=== Section Start ===

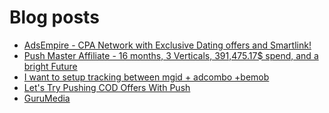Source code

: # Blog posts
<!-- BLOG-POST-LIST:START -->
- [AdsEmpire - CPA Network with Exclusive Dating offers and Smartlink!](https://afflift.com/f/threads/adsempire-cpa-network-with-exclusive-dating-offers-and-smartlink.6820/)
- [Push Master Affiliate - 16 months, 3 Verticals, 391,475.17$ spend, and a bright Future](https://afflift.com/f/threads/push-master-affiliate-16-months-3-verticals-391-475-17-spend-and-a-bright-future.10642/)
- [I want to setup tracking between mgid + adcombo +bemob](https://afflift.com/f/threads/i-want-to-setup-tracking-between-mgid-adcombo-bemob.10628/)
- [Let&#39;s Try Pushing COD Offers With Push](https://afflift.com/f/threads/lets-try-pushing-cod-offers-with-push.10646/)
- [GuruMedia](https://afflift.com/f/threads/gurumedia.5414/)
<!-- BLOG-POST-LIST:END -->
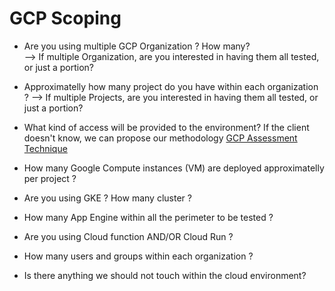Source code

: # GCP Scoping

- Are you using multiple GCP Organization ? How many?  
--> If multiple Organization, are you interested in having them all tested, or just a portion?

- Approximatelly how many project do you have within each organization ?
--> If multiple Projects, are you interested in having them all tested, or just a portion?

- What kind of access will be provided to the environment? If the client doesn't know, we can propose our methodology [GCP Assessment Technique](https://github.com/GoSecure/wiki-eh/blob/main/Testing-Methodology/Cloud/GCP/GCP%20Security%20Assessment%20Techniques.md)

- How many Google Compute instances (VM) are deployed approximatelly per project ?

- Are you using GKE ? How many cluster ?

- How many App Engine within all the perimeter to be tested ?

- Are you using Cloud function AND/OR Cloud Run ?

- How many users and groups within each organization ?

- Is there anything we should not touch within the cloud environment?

=== Section End ===
=== Section Start ===

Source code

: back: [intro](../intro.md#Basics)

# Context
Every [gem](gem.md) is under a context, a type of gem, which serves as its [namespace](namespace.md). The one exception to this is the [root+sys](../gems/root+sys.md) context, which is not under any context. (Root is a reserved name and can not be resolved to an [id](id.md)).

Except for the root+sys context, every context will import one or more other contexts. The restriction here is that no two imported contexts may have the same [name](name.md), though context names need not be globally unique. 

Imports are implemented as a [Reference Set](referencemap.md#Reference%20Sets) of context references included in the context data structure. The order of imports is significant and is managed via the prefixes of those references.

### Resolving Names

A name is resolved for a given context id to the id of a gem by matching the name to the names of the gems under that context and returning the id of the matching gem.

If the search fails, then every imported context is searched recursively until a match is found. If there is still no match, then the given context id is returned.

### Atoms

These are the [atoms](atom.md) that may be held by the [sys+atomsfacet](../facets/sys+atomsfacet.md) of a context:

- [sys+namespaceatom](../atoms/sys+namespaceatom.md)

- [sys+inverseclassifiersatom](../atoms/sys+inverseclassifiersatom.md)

=== Section End ===

▸ **What is required**
Reproduce everything in the listing from the line containing "- How many users" down through the line containing "- Is there anything", substituting "service accounts" for "users and groups" and changing nothing else.

▸ **Answer to the problem**
- How many service accounts within each organization ?

- Is there anything we should not touch within the cloud environment?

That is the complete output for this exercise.